**GOAL OF THE EXERCISE**
Below are entries with pictures among them; reproduce exactly, and only, the lines from the one containing "wall art: present [333,132,424,240]" down to the one containing "wall art: none [390,115,484,222]", without the pictures.

Consecutive indoor room images
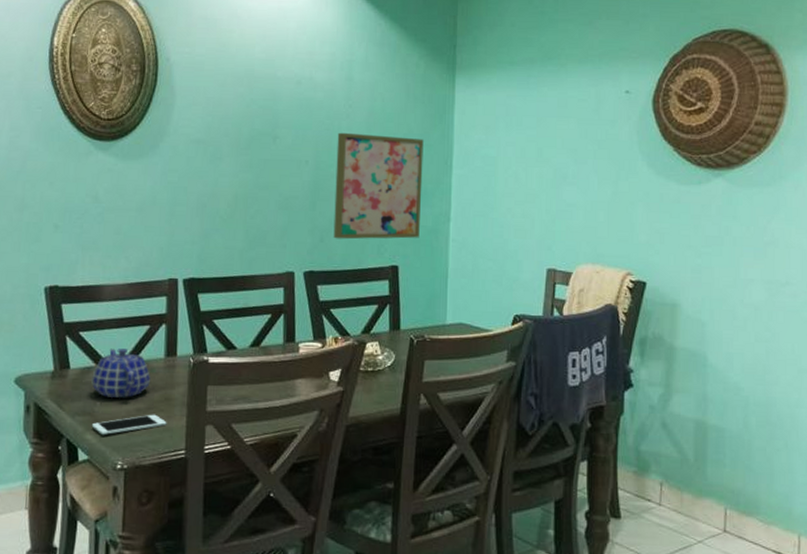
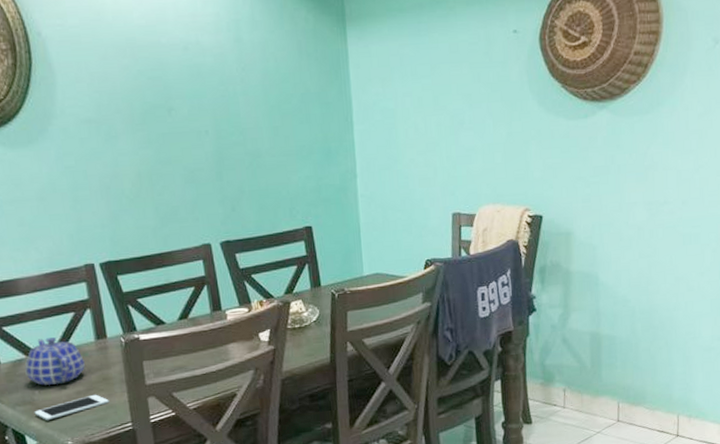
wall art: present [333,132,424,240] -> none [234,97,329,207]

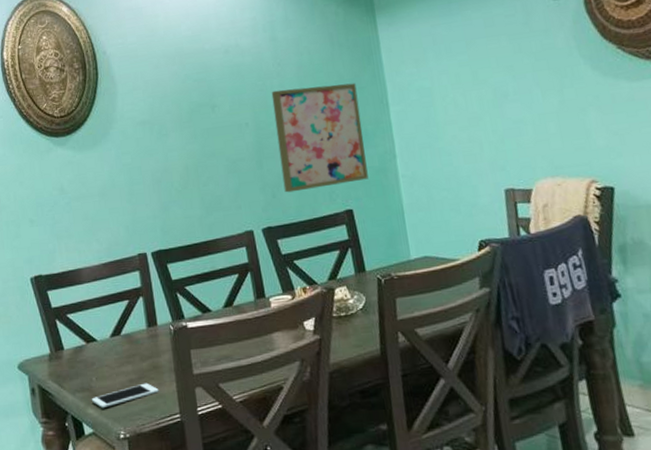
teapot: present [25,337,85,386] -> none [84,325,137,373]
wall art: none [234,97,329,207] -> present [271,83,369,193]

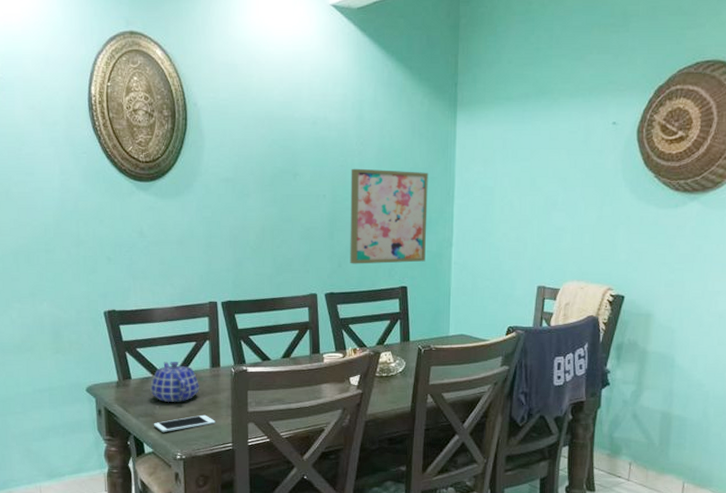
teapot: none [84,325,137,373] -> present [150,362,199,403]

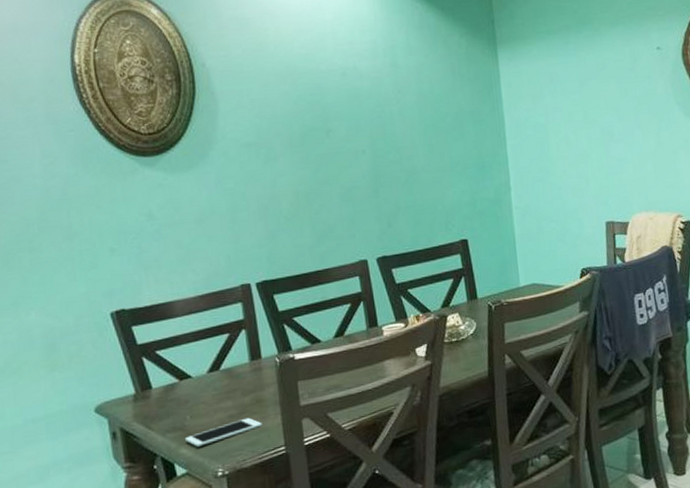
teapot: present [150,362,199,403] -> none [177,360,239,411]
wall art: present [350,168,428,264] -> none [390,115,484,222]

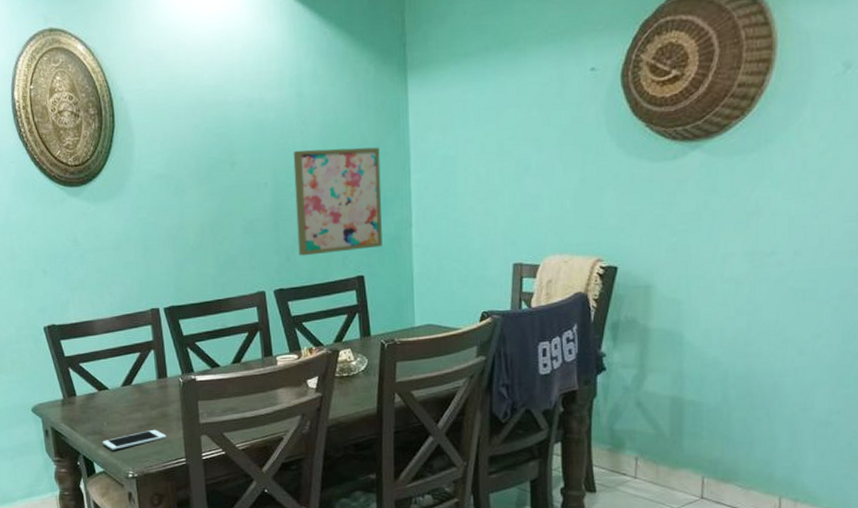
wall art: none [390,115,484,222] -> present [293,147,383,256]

...

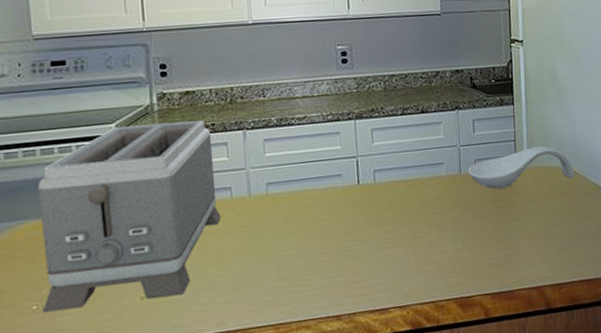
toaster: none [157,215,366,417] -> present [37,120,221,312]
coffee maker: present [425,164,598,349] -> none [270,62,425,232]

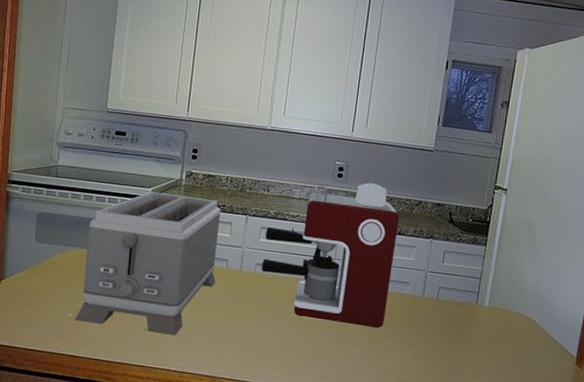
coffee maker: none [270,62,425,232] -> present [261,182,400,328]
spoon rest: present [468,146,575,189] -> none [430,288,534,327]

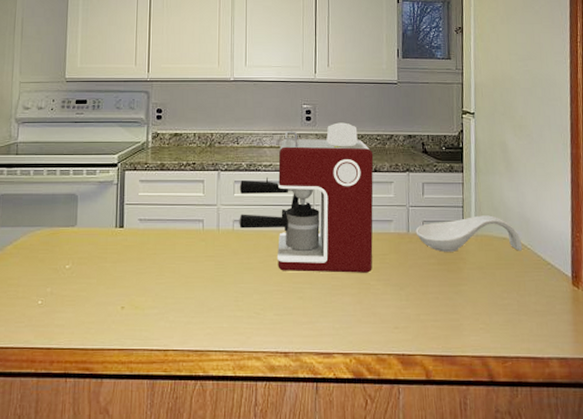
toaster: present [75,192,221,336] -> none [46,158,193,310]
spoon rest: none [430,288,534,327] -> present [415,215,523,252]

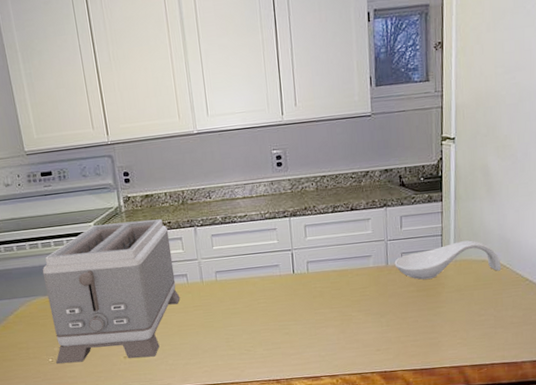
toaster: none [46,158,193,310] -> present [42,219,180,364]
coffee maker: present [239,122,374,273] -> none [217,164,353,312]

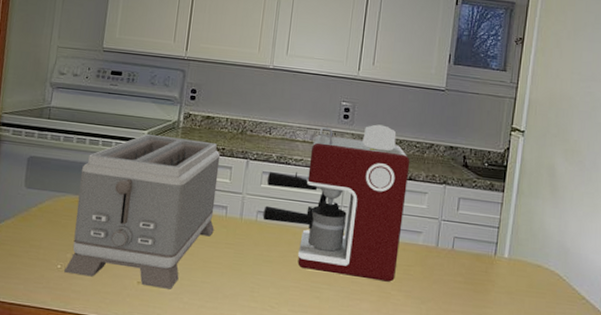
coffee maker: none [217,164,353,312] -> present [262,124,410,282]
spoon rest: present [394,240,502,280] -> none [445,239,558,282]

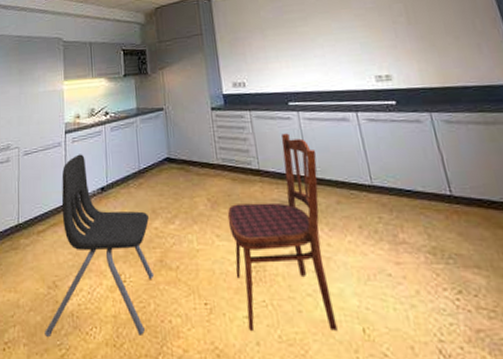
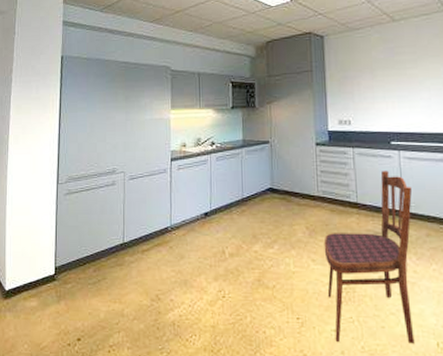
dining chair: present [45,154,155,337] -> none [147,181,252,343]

**TASK RESPONSE**
wall art: present [333,132,424,240] -> none [234,97,329,207]

teapot: present [25,337,85,386] -> none [84,325,137,373]
wall art: none [234,97,329,207] -> present [271,83,369,193]

teapot: none [84,325,137,373] -> present [150,362,199,403]

teapot: present [150,362,199,403] -> none [177,360,239,411]
wall art: present [350,168,428,264] -> none [390,115,484,222]

wall art: none [390,115,484,222] -> present [293,147,383,256]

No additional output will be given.